La génesis del señor Königsberg
Juan Jacinto Muñoz-Rengel el nacimiento y el desarrollo de una novela tan peculiar como es La capacidad de amar del señor Königsberg.
Cuando busco algo nuevo que leer, me ocurre algo muy parecido a cuando empiezo a escribir un libro. Quiero encontrar algo que me sorprenda, que rompa los moldes y las normas, una historia que no solo me desconcierte sino que me parezca libre, completamente libre y novedosa en forma y contenido. Supongo que, como tantos otros, intento escribir aquello que como lector me gustaría descubrir en los estantes de las librerías.
Y creo en esa magia. Después de tantos años, sigo creyendo en la posibilidad de que cualquier cosa —todas las cosas, también las que capaces de cambiar el mundo o de cambiarnos la vida— puede surgir del papel en blanco. Es casi en lo único que creo.

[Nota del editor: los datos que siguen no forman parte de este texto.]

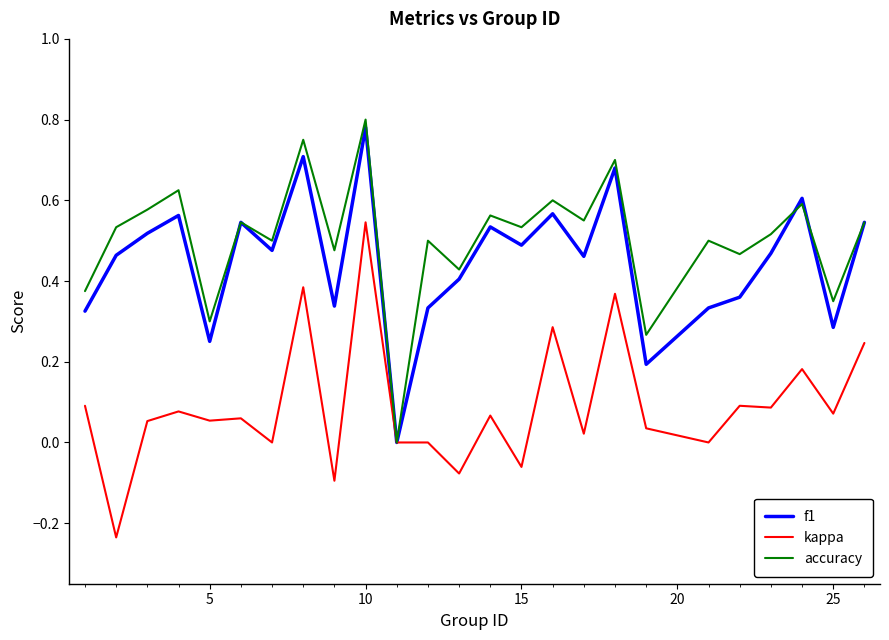

Is this an area chart (filled region under the line)?

No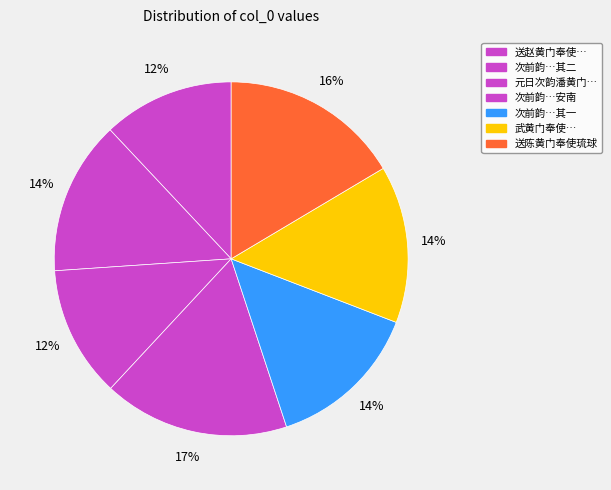

To the nearest percent, what is the average slice percentage?

14%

En esta convicción fue como concebí La capacidad de amar del señor Königsberg, tratando de sorprenderme y divertirme y perturbarme y sabotearme a mí mismo. La primera idea era sencilla: ¿qué pasaría si mi personaje protagonista no cambiara nunca, si ocurriera lo que ocurriese nunca evolucionara o alterara sus hábitos? Es sabido que para que haya relato tiene que haber cambios, tiene que haber un conflicto y movimiento para que el engranaje narrativo se ponga en marcha. Lo que nos lleva a la segunda premisa: ¿y si todo lo demás cambiara a su alrededor, y si cambiase hasta el extremo de transformar el planeta? Esas dos tensiones, entre el personaje y lo que lo rodeaba, eran sin duda el germen de una novela. La tenía delante, lo sabía, podía intuirlo. Recuerdo que estas ideas me vinieron estando en la playa, un septiembre lluvioso, agotando unas vacaciones tardías bajo una calada sombrilla de paja, sin mucho más que hacer que leer y tomar notas. Ya tenía lo más fácil, el motor de la historia. Lo único que faltaba ahora era hacerla saltar de sus costuras. En realidad, todo lo demás también terminó fraguándose en mi cabeza en aquella playa. Mi mente iba más rápido que mi mano, aparté las notas y acabé grabándome una docena de archivos de audio que años más tarde se convertirían casi sin diferencias en los doce primeros capítulos. Allí estaba ya todo, articulado con frases vacilantes: cómo el individuo del que todos dudaban podría sobrevivir a los demás, cómo el aparentemente menos apto sería la salvación de nuestra especie, cómo el propio libro iría cambiando de género literario según se sucedieran los puntos de giro, ante la inmutabilidad del señor Königsberg, a quien solo atañerían sus propias rutinas y el amor incondicional por su amada. De la realidad estática de una oficina a la deformación kafkiana, del surrealismo a lo fantástico, de ahí a la ciencia ficción, a la literatura postapocalíptica, a la utopía feminista.
Lo peor para mí, sin embargo, fueron esos años. Los años transcurridos. En casa siempre me dicen que tengo que escribir lo que me quema en la mente y en la punta de los dedos en este momento. Y eso creía estar haciendo esta vez, cuando no hace mucho estaba dando forma por fin, negro sobre blanco, a La capacidad de amar del señor Königsberg. Pero los proyectos se acumulan y la vida te arrastra, y cuando me quise dar cuenta había pasado mucho más tiempo del que creía desde aquel septiembre hasta que pude abordar esta historia concreta. Creo que esto es lo más cerca que puedo estar de perseguir mis propios planes. Por suerte, en ese lapso de tiempo tuve una hija, una hija que aquel final de verano no existía y sin la que no habría podido solucionar la inhumanidad de Paul Königsberg. Cuando me encontraba naufragando en el problema, ella misma, con menos de dos años que debía de tener por entonces, me dictó lo que tenía que hacer. Era de noche, estaba a punto de dormirse, y me dijo que ella tenía que aparecer en el libro de los extraterrestres. Con la lucidez que precede al sueño, me dijo todo lo que se encuentra detallado en ese tramo de la novela. La obedecí, claro. Y ese fue el punto de giro definitivo para desarticular al tozudo Königsberg.